The earliest types of sleeves I've seen were solid sleeves. (No hole for viewing title of the record). The title's for each side were glued onto the upper quarter of the sleeve on a piece of paper about abotu 2 inches wide and 9 inches long, one title on the right and one on the left half of this paper. Under each title was quite a narrative, a paragraph or so, on the artist and about the song itself, who wrote it, it's history etcetera. These were generally dark grey or dark blue, steel blue. The title paper was heavy brown with black and sometimes red print.
A bit later they came with same design but with center cut out so you could also read the title info on the record.

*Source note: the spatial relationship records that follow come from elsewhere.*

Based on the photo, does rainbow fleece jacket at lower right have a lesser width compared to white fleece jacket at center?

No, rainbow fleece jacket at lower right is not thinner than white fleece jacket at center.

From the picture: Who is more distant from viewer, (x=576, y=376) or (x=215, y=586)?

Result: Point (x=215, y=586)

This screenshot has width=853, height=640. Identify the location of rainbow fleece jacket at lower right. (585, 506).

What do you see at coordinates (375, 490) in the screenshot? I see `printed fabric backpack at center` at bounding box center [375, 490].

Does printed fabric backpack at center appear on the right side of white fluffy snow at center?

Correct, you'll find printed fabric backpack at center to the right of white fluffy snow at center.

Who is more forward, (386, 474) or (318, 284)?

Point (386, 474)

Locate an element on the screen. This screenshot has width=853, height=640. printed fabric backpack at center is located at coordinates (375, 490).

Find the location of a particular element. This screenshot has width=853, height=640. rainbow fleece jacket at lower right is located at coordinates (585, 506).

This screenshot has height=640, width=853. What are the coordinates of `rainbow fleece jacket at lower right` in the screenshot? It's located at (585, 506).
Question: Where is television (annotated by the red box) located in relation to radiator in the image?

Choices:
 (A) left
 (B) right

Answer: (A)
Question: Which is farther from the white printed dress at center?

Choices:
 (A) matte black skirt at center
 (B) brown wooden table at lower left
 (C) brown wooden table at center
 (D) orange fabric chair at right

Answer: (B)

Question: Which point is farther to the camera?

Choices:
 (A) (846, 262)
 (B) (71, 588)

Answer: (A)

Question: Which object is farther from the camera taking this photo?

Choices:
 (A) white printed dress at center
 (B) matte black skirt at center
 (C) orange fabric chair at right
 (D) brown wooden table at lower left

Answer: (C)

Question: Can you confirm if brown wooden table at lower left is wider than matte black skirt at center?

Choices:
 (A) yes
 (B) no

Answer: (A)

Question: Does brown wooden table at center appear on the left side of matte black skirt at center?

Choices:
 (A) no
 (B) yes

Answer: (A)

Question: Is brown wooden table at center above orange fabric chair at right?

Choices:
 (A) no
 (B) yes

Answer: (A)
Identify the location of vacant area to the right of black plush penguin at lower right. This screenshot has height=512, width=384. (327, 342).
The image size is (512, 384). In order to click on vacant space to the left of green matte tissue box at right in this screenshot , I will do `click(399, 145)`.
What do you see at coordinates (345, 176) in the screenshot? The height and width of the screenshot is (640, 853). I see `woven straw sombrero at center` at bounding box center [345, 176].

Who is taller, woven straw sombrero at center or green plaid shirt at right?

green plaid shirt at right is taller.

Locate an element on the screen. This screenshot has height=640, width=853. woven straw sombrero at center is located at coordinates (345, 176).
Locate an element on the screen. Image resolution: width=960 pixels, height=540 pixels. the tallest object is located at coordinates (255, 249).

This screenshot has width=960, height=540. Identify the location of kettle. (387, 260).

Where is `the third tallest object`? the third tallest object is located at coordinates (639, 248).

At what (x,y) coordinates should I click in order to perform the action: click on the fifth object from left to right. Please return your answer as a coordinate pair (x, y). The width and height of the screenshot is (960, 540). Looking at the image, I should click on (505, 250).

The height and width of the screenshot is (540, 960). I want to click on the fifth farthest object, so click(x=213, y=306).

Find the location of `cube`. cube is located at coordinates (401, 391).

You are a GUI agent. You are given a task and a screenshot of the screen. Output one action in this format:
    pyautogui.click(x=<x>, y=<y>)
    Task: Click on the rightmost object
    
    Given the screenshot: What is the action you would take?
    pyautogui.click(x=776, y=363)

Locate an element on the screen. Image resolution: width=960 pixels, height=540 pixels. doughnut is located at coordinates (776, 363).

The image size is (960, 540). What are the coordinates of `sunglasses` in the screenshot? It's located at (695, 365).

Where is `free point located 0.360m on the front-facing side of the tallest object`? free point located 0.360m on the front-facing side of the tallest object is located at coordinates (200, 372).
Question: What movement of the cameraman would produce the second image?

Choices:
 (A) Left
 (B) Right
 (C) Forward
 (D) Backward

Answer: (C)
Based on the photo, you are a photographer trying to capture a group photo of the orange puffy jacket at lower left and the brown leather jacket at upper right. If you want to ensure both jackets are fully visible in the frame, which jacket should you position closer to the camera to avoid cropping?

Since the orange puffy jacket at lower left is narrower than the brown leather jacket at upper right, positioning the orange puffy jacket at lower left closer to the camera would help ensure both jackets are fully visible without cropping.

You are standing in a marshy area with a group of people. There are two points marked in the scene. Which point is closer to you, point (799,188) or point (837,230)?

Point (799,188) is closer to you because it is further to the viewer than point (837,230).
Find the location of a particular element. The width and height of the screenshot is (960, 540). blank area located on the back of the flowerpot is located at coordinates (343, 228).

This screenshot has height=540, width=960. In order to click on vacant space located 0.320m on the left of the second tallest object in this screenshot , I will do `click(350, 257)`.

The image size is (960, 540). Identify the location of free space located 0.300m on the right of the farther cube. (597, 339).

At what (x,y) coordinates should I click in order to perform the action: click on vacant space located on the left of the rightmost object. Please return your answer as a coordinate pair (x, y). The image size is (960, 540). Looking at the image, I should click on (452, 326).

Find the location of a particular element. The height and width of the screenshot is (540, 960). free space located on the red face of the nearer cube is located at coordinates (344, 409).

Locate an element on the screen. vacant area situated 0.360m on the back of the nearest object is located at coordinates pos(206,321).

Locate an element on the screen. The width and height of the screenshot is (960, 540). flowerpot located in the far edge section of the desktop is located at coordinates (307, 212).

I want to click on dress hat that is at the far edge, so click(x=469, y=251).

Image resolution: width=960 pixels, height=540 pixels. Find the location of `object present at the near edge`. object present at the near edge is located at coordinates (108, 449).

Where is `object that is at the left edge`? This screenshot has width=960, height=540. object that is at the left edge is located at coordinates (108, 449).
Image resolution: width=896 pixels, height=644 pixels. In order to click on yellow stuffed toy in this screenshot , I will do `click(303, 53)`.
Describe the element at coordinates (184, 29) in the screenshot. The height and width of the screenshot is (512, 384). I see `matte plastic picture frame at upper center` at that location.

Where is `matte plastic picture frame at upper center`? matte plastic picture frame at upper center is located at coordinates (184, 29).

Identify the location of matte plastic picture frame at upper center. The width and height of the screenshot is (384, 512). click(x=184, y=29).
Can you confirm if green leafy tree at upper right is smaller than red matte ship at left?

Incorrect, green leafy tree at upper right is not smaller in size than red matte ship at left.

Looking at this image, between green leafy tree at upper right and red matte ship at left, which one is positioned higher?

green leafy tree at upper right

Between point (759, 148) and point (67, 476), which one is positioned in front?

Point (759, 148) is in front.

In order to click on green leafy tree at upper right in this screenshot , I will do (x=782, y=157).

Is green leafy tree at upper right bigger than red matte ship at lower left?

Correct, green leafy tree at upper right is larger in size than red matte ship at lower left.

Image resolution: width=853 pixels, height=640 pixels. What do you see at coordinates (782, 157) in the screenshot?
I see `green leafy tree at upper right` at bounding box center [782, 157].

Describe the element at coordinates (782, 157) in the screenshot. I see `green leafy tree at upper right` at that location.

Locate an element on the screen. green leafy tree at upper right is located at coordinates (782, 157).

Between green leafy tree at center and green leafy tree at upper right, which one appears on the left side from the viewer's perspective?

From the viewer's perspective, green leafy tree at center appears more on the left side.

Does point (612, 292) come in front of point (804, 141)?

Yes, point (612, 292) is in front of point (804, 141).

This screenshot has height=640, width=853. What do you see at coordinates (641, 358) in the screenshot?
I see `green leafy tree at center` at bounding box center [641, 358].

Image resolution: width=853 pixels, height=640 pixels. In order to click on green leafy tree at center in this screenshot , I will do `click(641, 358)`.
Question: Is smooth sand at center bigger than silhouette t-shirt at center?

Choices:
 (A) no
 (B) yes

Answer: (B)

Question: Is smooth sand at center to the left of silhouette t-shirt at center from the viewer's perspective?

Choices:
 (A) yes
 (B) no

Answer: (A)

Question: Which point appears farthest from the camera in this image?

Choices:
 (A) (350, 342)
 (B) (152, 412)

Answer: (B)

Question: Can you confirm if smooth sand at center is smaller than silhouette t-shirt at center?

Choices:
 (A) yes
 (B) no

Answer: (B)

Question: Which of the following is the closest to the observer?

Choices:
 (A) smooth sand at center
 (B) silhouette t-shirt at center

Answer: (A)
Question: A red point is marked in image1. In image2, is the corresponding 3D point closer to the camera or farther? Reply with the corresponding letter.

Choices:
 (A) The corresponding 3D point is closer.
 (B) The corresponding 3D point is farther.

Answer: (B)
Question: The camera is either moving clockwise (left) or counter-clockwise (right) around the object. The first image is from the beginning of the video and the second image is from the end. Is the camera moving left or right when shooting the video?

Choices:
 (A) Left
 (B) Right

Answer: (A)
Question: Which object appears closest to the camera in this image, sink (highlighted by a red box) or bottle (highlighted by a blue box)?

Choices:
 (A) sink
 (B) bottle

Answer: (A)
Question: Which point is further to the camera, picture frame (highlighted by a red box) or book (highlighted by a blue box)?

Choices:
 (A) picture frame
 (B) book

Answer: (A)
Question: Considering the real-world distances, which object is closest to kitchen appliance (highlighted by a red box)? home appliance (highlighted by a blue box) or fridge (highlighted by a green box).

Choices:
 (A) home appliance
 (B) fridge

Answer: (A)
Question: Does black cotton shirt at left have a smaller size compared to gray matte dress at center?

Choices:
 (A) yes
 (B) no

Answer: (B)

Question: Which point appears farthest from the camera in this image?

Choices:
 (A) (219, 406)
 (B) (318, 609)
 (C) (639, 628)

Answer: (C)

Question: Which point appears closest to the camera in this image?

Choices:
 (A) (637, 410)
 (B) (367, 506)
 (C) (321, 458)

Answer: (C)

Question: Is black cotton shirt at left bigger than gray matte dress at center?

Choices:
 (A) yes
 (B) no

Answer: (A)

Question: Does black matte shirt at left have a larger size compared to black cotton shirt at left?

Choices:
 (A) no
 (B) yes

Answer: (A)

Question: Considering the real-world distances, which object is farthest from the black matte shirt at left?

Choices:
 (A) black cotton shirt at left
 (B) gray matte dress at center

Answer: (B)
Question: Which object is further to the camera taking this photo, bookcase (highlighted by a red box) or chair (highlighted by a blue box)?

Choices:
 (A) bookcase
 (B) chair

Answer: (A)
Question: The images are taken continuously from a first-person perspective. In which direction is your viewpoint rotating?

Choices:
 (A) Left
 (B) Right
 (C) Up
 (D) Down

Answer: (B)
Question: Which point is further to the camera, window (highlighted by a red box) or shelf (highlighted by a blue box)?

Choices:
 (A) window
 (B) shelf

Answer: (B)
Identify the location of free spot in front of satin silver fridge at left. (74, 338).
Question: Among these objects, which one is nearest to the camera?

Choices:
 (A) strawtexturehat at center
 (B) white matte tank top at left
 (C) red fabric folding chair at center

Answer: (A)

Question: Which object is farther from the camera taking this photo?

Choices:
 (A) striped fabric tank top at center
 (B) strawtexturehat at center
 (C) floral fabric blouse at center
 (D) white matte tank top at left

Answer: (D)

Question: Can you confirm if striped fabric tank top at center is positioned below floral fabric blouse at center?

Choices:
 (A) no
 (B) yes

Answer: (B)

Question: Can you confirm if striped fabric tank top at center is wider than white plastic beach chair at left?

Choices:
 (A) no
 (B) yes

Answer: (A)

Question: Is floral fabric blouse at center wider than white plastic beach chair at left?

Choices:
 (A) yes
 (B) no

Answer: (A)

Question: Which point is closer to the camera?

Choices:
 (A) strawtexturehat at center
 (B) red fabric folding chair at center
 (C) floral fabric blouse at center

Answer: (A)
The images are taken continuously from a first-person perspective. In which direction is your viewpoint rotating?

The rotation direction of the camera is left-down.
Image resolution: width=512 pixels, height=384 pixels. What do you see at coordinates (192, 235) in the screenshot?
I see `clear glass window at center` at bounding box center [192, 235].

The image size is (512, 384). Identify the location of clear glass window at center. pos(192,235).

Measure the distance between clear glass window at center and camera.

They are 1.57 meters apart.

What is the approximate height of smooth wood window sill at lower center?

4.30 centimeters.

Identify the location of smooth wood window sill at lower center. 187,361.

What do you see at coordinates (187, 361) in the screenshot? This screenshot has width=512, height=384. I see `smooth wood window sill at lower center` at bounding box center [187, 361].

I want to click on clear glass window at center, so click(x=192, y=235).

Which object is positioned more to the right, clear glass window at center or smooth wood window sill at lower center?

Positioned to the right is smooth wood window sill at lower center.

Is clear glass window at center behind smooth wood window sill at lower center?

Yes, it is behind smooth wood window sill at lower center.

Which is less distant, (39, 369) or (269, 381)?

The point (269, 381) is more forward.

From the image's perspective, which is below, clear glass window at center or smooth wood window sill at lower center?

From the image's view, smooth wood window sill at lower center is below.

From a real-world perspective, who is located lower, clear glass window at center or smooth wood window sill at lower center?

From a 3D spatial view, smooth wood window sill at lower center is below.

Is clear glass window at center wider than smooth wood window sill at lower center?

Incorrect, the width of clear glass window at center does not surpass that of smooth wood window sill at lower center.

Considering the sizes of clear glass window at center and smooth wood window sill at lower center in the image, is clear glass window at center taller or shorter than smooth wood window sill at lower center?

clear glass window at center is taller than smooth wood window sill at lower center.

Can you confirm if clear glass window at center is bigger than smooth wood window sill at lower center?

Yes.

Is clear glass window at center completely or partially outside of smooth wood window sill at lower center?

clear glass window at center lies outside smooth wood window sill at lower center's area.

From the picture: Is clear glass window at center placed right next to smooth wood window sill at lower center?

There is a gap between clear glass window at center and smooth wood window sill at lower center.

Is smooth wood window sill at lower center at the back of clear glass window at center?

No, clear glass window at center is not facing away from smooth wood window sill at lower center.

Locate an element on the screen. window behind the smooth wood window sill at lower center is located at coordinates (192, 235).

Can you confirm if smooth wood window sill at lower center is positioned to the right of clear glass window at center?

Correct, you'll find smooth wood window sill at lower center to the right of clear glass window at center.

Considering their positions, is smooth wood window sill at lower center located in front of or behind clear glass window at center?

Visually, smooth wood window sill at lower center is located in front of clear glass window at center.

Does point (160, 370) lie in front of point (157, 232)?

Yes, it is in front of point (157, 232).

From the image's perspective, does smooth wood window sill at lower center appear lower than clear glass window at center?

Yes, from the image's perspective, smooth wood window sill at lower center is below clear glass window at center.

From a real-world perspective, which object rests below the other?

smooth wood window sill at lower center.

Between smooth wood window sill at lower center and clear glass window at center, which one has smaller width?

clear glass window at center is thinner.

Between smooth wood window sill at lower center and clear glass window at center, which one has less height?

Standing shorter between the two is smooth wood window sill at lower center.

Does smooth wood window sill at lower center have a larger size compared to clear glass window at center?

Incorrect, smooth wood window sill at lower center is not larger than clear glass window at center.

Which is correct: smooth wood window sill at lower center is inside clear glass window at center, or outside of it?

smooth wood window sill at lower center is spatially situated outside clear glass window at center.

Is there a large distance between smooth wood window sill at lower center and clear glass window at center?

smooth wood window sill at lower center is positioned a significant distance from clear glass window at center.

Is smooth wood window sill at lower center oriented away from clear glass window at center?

by the early 20s all this was dropped and all sleeves were generic,hole in center, light brown containing first the "Edison Re-Creation" title at the top then the "Edison Records" oval logo on the front alongside an attractive woman next to a Chippendale upright C19. Since there was no specific info related to the title and because the phonographs of the day had record cabinets which accomodated records without the sleeve.... throw it away!
So in summary I'd say the relative lack of availability of these sleeves today is due to a variety of reasons,
- relatively heavy record is hard on paper
- acid in paper
- encouraging people to cut the corners
- later Edison phonos designed to store records without sleeves
I've often wondered about the pros and cons of storing records in sleeves in plastic. For me the jury is out but I'm betting it's the right way to go. The reason is in the past I've bought alot of NOS DDs that were stored together in original sleeves for many years. The sleeves look like new within the circular outline of the record where the records are pressed tightly against eachother. Where the sleeves exhibit wear and deterioration is outside the perimiter of the record where they have often deteriorated to a notably more sigificant extent.
So... as you might have guessed, while not common you can find these in original sleeves. I've not counted mine but surely in the hundreds. I've put all my original sleeve DDs into plastic liners for safe keeping.
Hope you guys find this rambling at least somewhat interesting.